Our conclusions are potentially limited, mainly as a consequence of the data used. We used data from registered users who had replied to our request to use their data, assumed that data was missing at random and only looked at change in those who had undergone an intervention. It is possible, in contravention of copyright, that there are users of WEMWBS who had not registered their use on our database. It is also possible that the reason registered users had not replied to our request was because they had not found a positive finding in their study. It is possible that missing post-intervention WEMWBS scores were not missing at random. This may potentially lead to biased estimates of treatment effect, however, our objective was to determine whether WEMWBS could detect changes in individuals’ mental well-being had they occurred. In evaluating responsiveness, it is this within-person change that is considered relevant [22]. We use distribution-based approaches to evaluate responsiveness to the exclusion of the anchor-based approaches that are increasingly favoured. Anchor-based evaluation requires a GRC. These have been associated with limitations including recall-bias, lack of validity, and are possibly insensitive to prospectively evaluated change [27, 29]. Importantly, GRCs have been used in evaluating instruments measuring physical health. Whether they have construct validity in denoting improvement in mental well-being is not yet known, and therefore anchor-based approaches may not be appropriate. It is also widely acknowledged that where GRCs are not available, statistical approaches to evaluating responsiveness are valid [21, 22, 27, 28, 37]. As with any population measure, some of the changes observed may represent regression to the mean.

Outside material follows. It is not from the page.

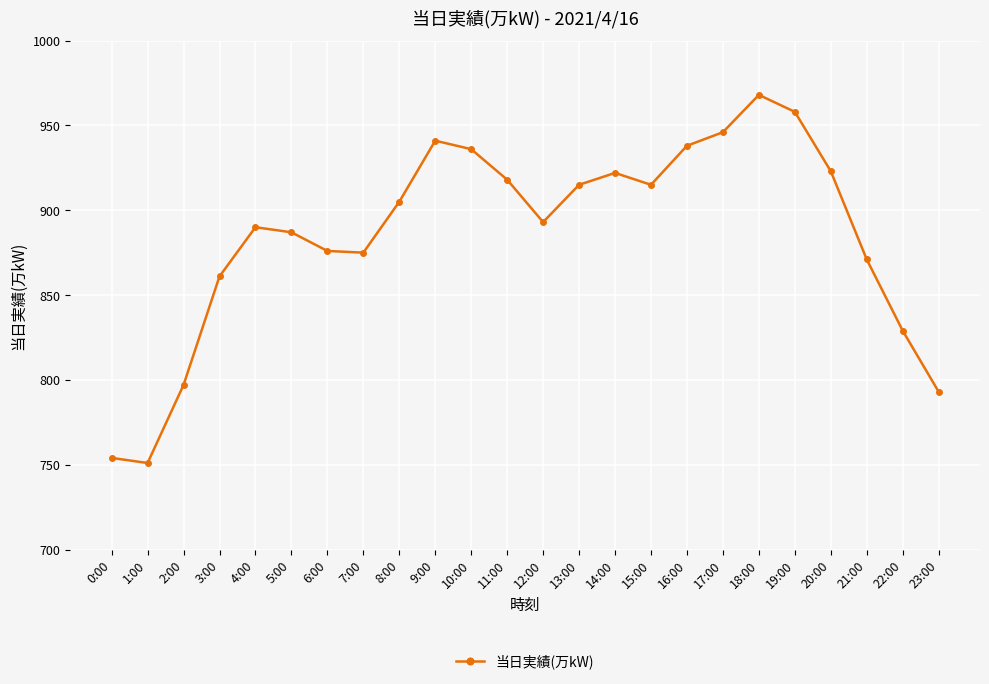

The chart shows a value of 1204 at 15:00. True or false?

False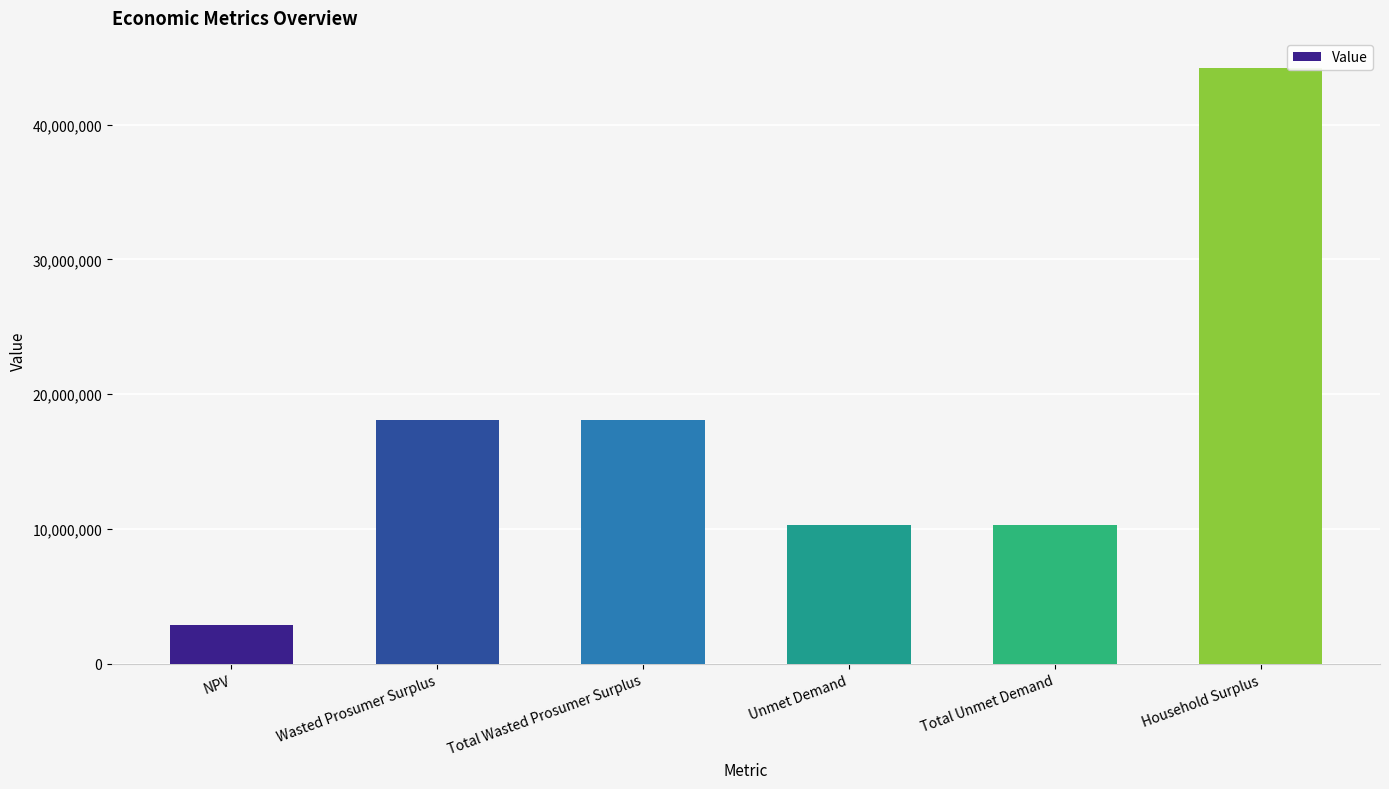

Is it true that the value at Wasted Prosumer Surplus is 18093321.8?

True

The fact that change was observed in population groups with average as well as those with low baseline scores suggests that not all change can be attributed to this phenomenon.


The relative scarcity of instruments with sufficient evidence of validity, reliability acceptability to measure mental well-being has hindered the development of policy and practice in mental health promotion. WEMWBS is a valid, reliable and acceptable measure [13], which we have demonstrated, is responsive to change in a wide variety of settings from the community settings, to schools, and psychiatric hospitals, making it suitable for use in evaluation of interventions at group and individual level. It therefore offers great potential to further research and development on mental well-being.